*TASK PROMPT*
Give back the records below exactly, omitting the pictures.
^^^^
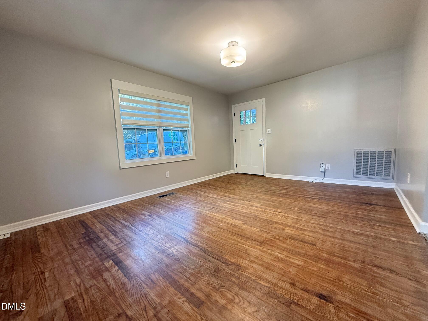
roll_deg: +2.6
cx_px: 214
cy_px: 160
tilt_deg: -5.4
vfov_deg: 85.7
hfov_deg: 102.1
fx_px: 173
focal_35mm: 14
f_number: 2.2
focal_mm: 2.22
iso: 400
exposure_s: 1/60
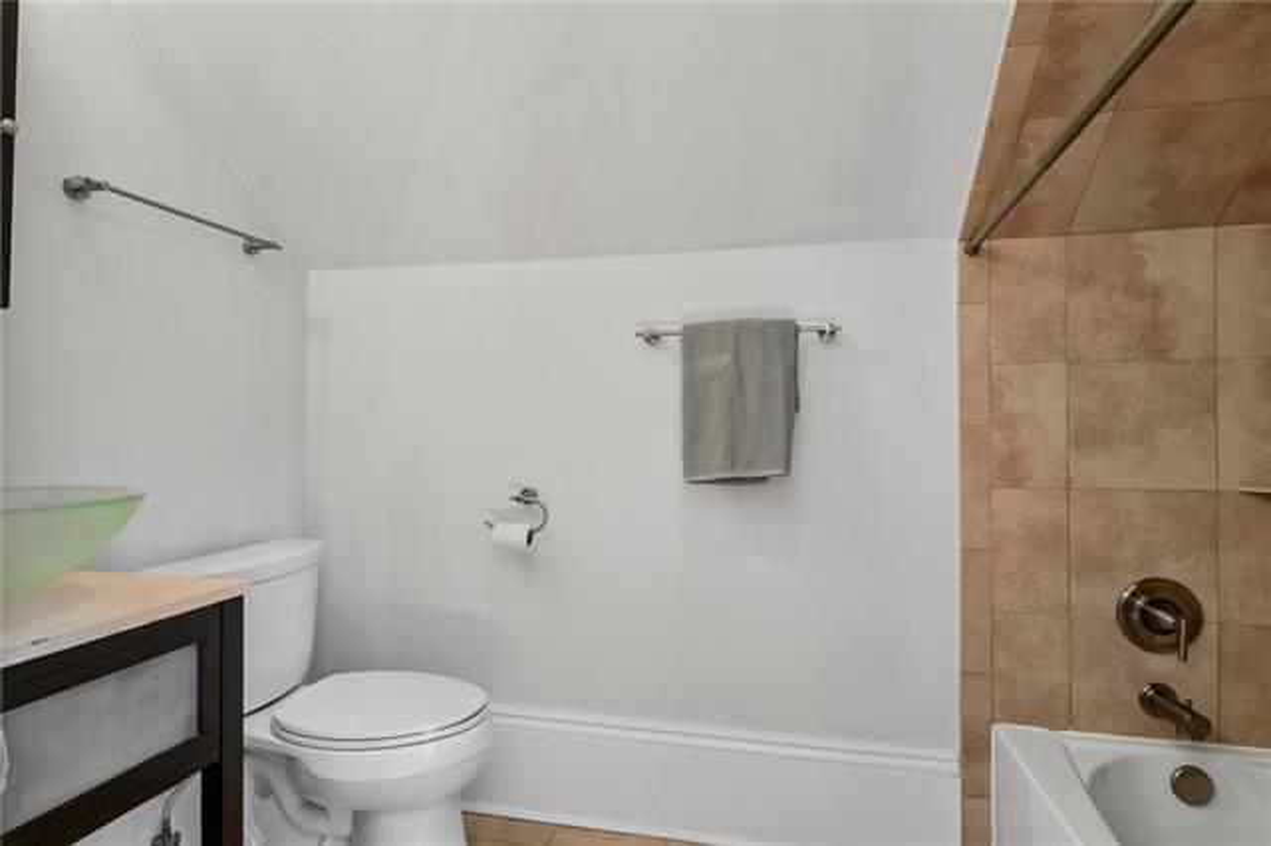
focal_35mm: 18
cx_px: 636
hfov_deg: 90.0
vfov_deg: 67.3
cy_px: 423
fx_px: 635
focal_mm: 12
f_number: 13
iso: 400
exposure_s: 1/3.33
^^^^
*SOLVED PROBLEM*
roll_deg: +2.6
cx_px: 214
cy_px: 160
tilt_deg: -5.4
vfov_deg: 85.7
hfov_deg: 102.1
fx_px: 173
focal_35mm: 14
f_number: 2.2
focal_mm: 2.22
iso: 400
exposure_s: 1/60
focal_35mm: 18
cx_px: 636
hfov_deg: 90.0
vfov_deg: 67.3
cy_px: 423
fx_px: 635
focal_mm: 12
f_number: 13
iso: 400
exposure_s: 1/3.33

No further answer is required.